**Task prompt**
Where a line of the records holds the string "exists", copy that line.

(Items from a data source)
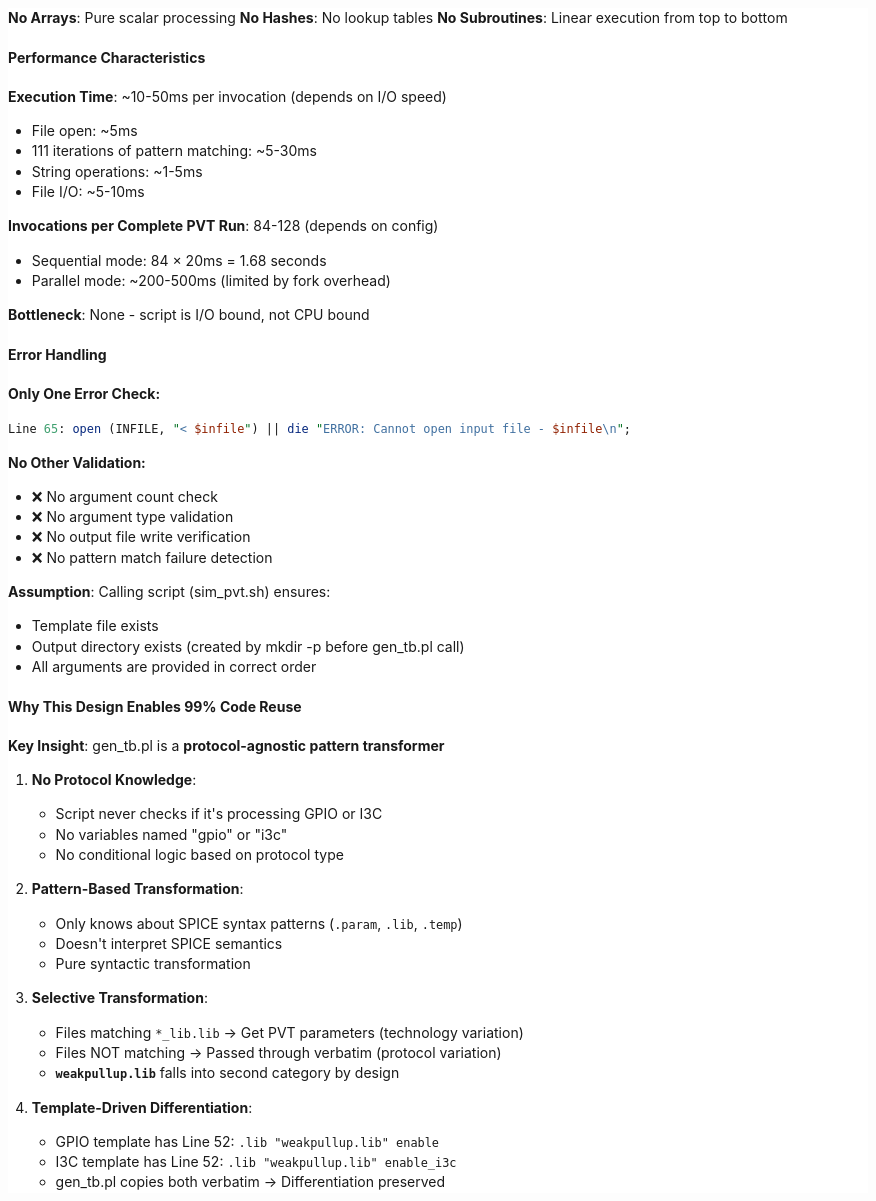 **No Arrays**: Pure scalar processing
**No Hashes**: No lookup tables
**No Subroutines**: Linear execution from top to bottom

#### Performance Characteristics

**Execution Time**: ~10-50ms per invocation (depends on I/O speed)
- File open: ~5ms
- 111 iterations of pattern matching: ~5-30ms
- String operations: ~1-5ms
- File I/O: ~5-10ms

**Invocations per Complete PVT Run**: 84-128 (depends on config)
- Sequential mode: 84 × 20ms = 1.68 seconds
- Parallel mode: ~200-500ms (limited by fork overhead)

**Bottleneck**: None - script is I/O bound, not CPU bound

#### Error Handling

**Only One Error Check:**
```perl
Line 65: open (INFILE, "< $infile") || die "ERROR: Cannot open input file - $infile\n";
```

**No Other Validation:**
- ❌ No argument count check
- ❌ No argument type validation
- ❌ No output file write verification
- ❌ No pattern match failure detection

**Assumption**: Calling script (sim_pvt.sh) ensures:
- Template file exists
- Output directory exists (created by mkdir -p before gen_tb.pl call)
- All arguments are provided in correct order

#### Why This Design Enables 99% Code Reuse

**Key Insight**: gen_tb.pl is a **protocol-agnostic pattern transformer**

1. **No Protocol Knowledge**:
   - Script never checks if it's processing GPIO or I3C
   - No variables named "gpio" or "i3c"
   - No conditional logic based on protocol type

2. **Pattern-Based Transformation**:
   - Only knows about SPICE syntax patterns (`.param`, `.lib`, `.temp`)
   - Doesn't interpret SPICE semantics
   - Pure syntactic transformation

3. **Selective Transformation**:
   - Files matching `*_lib.lib` → Get PVT parameters (technology variation)
   - Files NOT matching → Passed through verbatim (protocol variation)
   - **`weakpullup.lib`** falls into second category by design

4. **Template-Driven Differentiation**:
   - GPIO template has Line 52: `.lib "weakpullup.lib" enable`
   - I3C template has Line 52: `.lib "weakpullup.lib" enable_i3c`
   - gen_tb.pl copies both verbatim → Differentiation preserved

**Task solution**
- Template file exists
- Output directory exists (created by mkdir -p before gen_tb.pl call)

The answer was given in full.